What are the safest boots? Under the pictogram and standards text, you should find four digits; either a 1 or a 2. Level 2 is the higher rating for the following (in this order):
These boots have also been tested for water resistance, slip resistance on a steel floor with glycerol and water absorption / desorption of the lining materials
Anything else I need to know? You might also find several acronyms, which are for optional tests:
While there’s a lot to think about, those four digits being either 1 or 2 will really help you compare the protection that different boots can offer.
As with gloves, make sure you look for the pictogram of a motorcycle rider to be sure you’re buying kit designed for motorcycle use.
By law, the only thing you MUST wear when riding a motorcycle or scooter is a helmet. You could be naked otherwise, but please don’t.
There is no legal requirement to wear personal protective equipment (beyond the helmet), but as all new kit is PPE, and as the last two years have proven that retail prices haven’t really been affected by the testing that manufacturers must carry out, there’s no obvious reason not to.

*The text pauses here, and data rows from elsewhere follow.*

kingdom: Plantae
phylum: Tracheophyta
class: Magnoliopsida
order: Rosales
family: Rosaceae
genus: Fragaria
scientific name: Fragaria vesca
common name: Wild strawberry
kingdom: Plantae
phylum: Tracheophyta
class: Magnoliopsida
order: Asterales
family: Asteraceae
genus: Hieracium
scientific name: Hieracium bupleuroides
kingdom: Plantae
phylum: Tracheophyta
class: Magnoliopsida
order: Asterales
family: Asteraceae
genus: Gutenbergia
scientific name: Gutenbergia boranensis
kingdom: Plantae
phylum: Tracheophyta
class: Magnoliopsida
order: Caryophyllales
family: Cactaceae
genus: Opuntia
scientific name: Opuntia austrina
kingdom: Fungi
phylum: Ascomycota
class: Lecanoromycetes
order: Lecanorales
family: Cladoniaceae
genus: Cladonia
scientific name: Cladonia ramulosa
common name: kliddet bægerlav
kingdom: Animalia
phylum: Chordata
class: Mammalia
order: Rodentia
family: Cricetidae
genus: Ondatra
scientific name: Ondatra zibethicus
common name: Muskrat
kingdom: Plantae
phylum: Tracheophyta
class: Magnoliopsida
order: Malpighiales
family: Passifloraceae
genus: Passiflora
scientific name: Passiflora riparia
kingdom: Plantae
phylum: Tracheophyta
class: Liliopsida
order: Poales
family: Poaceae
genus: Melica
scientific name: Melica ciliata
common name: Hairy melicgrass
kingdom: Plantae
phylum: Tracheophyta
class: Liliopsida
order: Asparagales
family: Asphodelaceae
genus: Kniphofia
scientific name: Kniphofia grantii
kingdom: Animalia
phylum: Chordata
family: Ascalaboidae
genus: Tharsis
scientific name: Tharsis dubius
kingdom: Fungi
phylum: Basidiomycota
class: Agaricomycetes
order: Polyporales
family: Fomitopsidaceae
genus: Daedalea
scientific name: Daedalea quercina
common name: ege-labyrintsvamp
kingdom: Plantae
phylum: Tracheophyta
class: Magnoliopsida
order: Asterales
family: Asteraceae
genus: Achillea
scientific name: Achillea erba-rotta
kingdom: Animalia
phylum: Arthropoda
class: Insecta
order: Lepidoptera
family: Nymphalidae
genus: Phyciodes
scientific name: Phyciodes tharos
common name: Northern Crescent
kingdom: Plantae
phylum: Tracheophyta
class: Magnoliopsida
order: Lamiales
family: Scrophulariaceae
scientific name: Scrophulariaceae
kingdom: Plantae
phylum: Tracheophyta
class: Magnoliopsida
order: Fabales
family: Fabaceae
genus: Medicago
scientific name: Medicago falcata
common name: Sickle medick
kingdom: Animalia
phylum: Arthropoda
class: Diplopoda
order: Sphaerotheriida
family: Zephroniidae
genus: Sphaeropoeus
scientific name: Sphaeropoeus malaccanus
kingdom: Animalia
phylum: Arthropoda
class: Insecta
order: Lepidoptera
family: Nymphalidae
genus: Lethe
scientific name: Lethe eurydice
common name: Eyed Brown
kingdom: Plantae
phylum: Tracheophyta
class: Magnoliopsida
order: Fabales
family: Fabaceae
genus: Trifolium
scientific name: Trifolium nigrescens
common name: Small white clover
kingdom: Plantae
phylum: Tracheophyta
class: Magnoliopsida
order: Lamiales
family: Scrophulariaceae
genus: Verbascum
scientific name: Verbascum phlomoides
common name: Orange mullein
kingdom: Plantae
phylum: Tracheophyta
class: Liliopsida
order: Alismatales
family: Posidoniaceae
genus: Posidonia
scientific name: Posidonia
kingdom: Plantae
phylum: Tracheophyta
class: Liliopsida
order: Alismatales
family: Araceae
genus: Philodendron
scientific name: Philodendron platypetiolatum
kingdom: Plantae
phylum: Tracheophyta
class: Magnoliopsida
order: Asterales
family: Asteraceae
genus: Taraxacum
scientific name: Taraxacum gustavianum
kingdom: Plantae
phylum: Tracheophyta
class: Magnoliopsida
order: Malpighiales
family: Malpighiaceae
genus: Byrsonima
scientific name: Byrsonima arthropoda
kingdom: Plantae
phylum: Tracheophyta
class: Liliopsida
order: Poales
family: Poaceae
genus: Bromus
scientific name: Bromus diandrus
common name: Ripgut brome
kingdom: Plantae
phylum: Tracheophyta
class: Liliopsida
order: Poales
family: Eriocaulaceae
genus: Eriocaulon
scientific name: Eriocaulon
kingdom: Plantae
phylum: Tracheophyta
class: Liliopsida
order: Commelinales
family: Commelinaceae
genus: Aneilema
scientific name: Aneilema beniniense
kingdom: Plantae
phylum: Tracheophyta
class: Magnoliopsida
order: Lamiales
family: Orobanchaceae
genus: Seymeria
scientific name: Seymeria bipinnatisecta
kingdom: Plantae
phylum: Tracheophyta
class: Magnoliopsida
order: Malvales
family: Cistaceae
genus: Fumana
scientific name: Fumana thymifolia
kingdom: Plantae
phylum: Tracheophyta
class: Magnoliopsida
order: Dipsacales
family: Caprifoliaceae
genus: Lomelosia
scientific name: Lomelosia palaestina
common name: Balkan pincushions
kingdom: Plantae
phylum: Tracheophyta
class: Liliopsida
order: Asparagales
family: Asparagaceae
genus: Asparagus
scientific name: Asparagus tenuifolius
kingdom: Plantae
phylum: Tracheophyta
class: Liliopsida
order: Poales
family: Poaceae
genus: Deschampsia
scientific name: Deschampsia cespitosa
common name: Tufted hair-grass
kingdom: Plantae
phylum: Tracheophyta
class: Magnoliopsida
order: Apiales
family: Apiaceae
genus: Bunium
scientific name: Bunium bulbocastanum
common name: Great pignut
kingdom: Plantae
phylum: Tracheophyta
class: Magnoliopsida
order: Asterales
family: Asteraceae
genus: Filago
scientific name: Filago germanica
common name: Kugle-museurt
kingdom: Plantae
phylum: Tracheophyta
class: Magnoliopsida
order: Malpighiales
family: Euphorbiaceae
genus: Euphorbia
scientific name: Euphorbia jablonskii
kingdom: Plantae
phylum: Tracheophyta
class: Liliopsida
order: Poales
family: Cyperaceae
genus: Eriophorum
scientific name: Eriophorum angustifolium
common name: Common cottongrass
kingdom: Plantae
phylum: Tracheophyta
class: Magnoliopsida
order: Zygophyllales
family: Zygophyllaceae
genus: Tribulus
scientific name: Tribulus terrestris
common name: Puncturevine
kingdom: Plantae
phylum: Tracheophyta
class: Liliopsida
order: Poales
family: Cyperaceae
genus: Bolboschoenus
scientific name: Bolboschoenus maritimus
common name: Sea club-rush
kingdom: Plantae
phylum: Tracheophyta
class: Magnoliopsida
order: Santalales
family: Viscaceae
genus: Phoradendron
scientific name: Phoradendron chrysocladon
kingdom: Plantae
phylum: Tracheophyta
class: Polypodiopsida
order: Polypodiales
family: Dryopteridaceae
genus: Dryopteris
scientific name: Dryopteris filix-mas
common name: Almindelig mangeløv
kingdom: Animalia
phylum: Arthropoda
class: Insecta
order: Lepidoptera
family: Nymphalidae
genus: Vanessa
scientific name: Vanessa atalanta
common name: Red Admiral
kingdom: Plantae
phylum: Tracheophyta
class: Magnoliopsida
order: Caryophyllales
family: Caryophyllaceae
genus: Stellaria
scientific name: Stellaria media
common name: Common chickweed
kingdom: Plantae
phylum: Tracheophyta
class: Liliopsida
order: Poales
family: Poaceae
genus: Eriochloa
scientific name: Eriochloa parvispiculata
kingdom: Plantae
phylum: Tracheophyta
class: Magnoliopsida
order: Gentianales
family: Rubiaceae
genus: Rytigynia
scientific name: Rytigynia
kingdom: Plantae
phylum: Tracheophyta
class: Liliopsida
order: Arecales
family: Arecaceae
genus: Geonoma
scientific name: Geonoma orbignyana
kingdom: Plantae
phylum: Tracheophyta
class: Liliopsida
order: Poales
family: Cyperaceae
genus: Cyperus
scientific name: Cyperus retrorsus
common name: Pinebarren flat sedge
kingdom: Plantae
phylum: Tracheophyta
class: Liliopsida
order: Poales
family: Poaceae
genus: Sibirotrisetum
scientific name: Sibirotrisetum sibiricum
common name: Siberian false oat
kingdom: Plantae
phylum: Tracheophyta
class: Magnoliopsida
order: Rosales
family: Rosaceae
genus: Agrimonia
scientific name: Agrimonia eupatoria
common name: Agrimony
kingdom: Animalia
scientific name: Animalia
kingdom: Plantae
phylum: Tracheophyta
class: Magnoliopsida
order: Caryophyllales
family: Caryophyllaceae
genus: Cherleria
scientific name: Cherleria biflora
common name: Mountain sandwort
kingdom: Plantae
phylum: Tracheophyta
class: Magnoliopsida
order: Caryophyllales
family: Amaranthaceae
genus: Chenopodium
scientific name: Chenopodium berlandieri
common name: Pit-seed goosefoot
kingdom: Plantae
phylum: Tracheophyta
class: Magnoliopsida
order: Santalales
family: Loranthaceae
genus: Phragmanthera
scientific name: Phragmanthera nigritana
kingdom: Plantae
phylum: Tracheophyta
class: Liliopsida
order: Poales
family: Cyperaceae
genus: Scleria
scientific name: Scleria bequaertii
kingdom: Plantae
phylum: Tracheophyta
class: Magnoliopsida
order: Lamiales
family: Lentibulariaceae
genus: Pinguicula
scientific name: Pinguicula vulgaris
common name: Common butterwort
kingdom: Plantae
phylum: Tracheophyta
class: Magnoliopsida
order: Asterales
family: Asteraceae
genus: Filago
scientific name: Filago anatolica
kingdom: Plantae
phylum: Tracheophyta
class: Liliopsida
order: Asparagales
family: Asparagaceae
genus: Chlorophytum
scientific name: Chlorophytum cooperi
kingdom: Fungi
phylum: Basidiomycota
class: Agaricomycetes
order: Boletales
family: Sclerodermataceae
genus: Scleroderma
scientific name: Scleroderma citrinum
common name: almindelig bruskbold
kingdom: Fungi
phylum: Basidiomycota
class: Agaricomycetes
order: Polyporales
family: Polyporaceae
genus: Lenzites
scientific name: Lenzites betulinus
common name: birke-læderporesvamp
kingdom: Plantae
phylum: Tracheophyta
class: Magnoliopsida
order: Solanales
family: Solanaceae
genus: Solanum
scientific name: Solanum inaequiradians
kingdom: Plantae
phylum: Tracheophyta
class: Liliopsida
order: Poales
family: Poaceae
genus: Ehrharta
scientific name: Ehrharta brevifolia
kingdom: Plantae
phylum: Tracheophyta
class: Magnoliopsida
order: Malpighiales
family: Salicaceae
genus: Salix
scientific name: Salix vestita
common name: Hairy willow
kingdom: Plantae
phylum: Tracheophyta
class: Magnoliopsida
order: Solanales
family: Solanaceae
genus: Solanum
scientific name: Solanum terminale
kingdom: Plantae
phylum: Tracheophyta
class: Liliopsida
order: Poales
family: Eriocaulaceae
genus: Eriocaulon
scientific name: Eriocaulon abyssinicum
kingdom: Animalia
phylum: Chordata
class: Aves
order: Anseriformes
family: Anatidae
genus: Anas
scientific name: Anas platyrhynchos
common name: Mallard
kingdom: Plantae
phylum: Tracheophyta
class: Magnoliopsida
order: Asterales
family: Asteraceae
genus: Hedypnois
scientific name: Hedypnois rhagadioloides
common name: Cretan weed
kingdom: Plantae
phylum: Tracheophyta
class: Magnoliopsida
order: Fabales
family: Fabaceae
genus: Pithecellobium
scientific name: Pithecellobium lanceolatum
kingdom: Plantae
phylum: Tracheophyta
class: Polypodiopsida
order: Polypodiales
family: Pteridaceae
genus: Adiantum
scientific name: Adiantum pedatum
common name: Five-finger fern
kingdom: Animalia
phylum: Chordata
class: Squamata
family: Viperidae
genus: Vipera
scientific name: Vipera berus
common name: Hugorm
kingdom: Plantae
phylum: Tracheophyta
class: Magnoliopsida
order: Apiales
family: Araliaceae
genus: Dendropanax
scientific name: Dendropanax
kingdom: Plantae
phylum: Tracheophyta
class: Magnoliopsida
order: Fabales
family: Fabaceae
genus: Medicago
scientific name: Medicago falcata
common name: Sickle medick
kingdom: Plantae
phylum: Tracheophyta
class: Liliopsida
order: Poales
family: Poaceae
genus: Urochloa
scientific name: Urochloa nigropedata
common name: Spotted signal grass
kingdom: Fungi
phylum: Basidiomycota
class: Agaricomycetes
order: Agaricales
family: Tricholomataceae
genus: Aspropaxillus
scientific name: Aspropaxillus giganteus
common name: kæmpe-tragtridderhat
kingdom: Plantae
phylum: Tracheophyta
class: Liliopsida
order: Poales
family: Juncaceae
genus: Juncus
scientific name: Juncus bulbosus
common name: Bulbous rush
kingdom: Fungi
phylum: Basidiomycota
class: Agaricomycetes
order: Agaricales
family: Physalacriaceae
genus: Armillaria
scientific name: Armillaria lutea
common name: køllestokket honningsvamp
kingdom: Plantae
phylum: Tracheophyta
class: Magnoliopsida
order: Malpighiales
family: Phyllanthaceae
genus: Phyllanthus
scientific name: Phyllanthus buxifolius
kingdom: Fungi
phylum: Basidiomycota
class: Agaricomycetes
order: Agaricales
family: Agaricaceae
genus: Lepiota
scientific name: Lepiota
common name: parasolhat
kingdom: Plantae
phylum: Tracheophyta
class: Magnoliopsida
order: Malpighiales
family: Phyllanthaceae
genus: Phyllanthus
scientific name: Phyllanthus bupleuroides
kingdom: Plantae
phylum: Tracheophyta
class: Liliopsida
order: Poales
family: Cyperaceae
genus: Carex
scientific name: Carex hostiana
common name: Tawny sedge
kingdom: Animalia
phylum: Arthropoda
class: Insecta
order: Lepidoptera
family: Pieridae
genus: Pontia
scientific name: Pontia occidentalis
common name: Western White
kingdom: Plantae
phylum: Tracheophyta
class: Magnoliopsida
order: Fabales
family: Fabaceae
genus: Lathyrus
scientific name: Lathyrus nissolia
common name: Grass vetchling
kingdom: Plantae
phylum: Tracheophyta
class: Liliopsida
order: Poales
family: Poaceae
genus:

You can ride in shorts and a tee-shirt if you want to, but I’d strongly recommend that you don’t. Also, if you were in an accident involving a third party, any injury claim could be reduced by that third party’s insurer due to ‘contributory negligence’.
Motorcycle helmets aren’t chargeable for VAT, but they are a legal PPE requirement. There’s no legal requirement to wear any of the other protective equipment, so HMRC has no reason to not take that cut.
Products sold in the UK must be UKCA certified from 1st January 2022, and must include the UKCA mark on any labelling from 1st January 2023 (you might see it on some kit already), but this will be in addition to the CE mark, and the standards are the same.
Any products sold ONLY in the UK could carry just the UKCA mark, but it’s unlikely you’ll find any of these in motorcycling apparel.